Il racconto della ragazza è lacunoso: nega la storia della droga, ma allora che ci faceva con uno zainetto ricolmo di banconote?

A breve la procura sentirà nuovamente Anastasiya Kylemnyk, sulla quale restano ancora diverse ombre da chiarire. La ragazza ha negato ogni collegamento tra l’omicidio del suo fidanzato, Luca Sacchi, e una trattativa per una partita di droga con Valerio Del Grosso e Paolo Pirino, i due ventenni in carcere al momento come unici indagati.

Rispetto alle prime versioni sul contenuto dello zainetto che la ragazza aveva la sera del delitto, emergono nuovi dubbi sulla quantità di denaro che conteneva. Secondo la Stampa c’erano più dei 2 mila euro di cui si è parlato nei primi momenti: la cifra si aggirerebbe intorno 35.000 euro e la merce per la quale potrebbe essere nata la trattativa sarebbe cocaina e non marijuana. Un chilo di cocaina.
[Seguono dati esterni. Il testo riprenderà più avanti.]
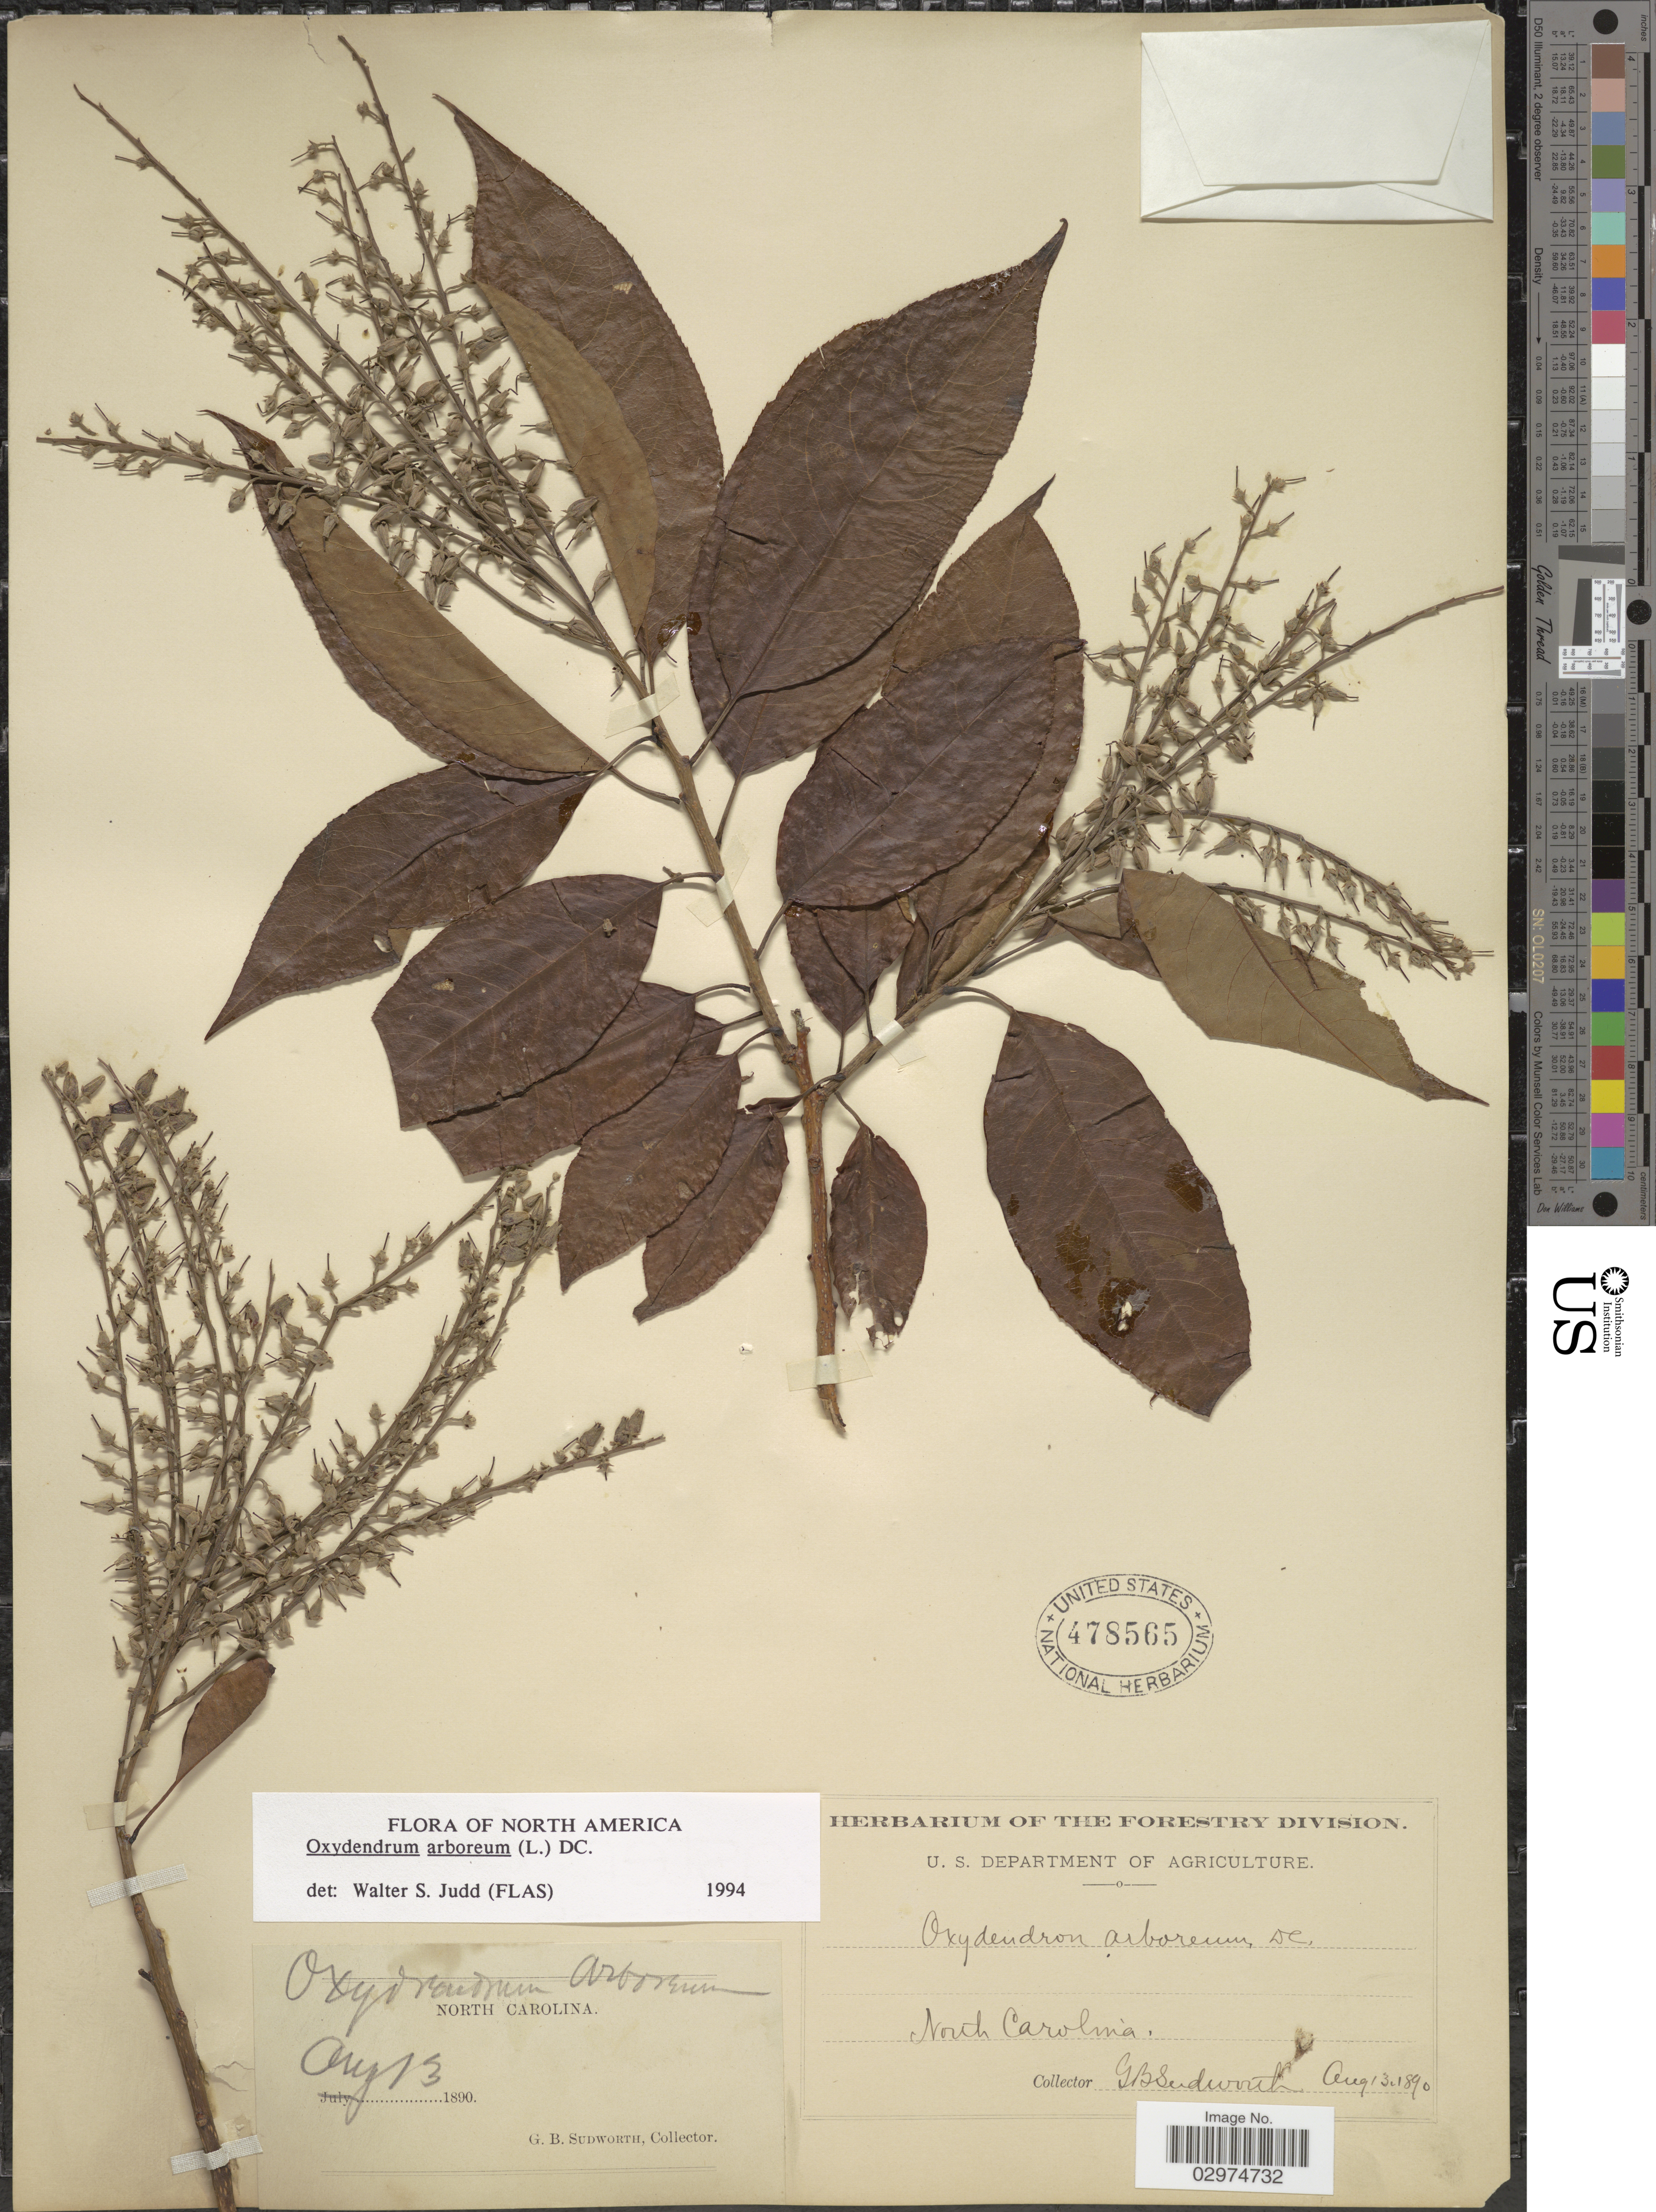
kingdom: Plantae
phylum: Tracheophyta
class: Magnoliopsida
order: Ericales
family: Ericaceae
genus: Oxydendrum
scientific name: Oxydendrum arboreum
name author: (L.) DC.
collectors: G. B. Sudworth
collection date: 1890-08-13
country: United States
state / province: North Carolina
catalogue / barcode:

La famiglia di Luca Sacchi, il 24enne che la sera del 25 ottobre è morto dopo essere stato colpito alla testa da un proiettile di P38 davanti al pub John Cabot del quartiere Colli Albani di Roma, adesso prende le distanze da Anastasiya. «Impossibile a livello morale difenderla», affermano i legali. Tgcom riporta anche i primi dettagli dell’autopsia: i medici hanno rilevato delle lesioni sugli arti del cadavere di Sacchi.

Un doppio zainetto?

Il 28 ottobre è stato ritrovato lo zaino della giovane: nei primissimi momenti dell’indagine, sembrava il suo furto il movente dell’omicidio. È stato Valerio Del Grosso a indicare agli inquirenti il luogo dove lo zaino, di colore rosa, è stato abbandonato. Si trovava tra le sterpaglie al lato di una rampa di accesso al Grande raccordo anulare della capitale.

Non si capisce, però, perché un testimone ha raccontato di un altro zaino, di colore marrone, visto sulle spalle di Anastasiya. Inoltre, se i circa 2.000 euro contenuti in esso erano stati giustificati dalla ragazza come i ricavi del suo lavoro di baby-sitter, come si spiegherebbe la presenza di quasi 35.000 euro e, scrive il gip, «divisi in mazzette da 20 e 50 euro».

Cocaina e non marijuana

L’altra ipotesi al vaglio degli inquirenti è che la trattativa degenerata nell’omicidio potrebbe riguardare una partita di cocaina e non marijuana. È probabile che, durante gli interrogatori, nessuno abbia mai nominato la polvere bianca per ridimensionare eventuali accuse di spaccio.

Ma dalle indagini coordinata dalla pm Nadia Plastina è emerso che il giro di pusher che gravita intorno a Del Grosso fosse specializzato nella vendita di cocaina e non di marijuana. Circostanza che giustificherebbe la somma di denaro molto più cospicua rispetto ai 2.000 euro di cui si era parlato in un primo momento.